Proc. of the International Conf. on Spoken Language Processing (ICSLP), Vol. 6, pp. 2803-2806, Sydney, 1998
Speech intelligibility derived from exceedingly sparse spectral information
S. Greenberg, T. Arai and R. Silipo
Abstract: Traditional models of speech assume that a detailed auditory analysis of the short-term acoustic spectrum is essential for understanding spoken language. The validity of this assumption was tested by partitioning the spectrum of spoken sentences into 1/3-octave channels (“slits”) and measuring the intelligibility associated with each channel presented alone and in concert with the others. Four spectral channels, distributed over the speech-audio range (0.3-6 kHz) are sufficient for human listeners to decode sentential material with nearly 90% accuracy although more than 70% of the spectrum is missing.
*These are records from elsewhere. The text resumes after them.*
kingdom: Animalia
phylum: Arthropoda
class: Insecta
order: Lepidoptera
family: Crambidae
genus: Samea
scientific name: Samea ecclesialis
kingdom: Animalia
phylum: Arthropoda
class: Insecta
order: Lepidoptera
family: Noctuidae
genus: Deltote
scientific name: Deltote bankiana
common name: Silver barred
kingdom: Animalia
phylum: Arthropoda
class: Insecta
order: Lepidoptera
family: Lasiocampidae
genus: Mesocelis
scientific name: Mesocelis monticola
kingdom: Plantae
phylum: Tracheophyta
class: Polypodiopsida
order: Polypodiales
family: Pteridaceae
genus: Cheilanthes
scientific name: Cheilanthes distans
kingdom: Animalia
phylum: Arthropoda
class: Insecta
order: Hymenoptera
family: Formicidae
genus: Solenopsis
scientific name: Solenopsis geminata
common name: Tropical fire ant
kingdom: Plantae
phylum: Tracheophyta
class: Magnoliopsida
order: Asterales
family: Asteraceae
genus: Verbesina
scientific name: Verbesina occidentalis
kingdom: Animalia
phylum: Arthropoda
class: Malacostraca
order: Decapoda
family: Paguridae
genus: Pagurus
Word recognition often remains relatively high (60-83%) when just two or three channels are presented concurrently, despite the fact that the intelligibility of these same slits, presented in isolation, is less than 9% (Figure 2). Such data suggest that the intelligibility of spoken language is derived from a compound “image” of the modulation spectrum distributed across the frequency spectrum (Figures 1 and 3). Because intelligibility seriously degrades when slits are desynchronized by more than 25 ms (Figure 4) this compound image is probably derived from both the amplitude and phase components of the modulation spectrum, and implies that listeners’ sensitivity to the modulation phase is generally “masked” by the redundancy contained in full-spectrum speech (Figure 5).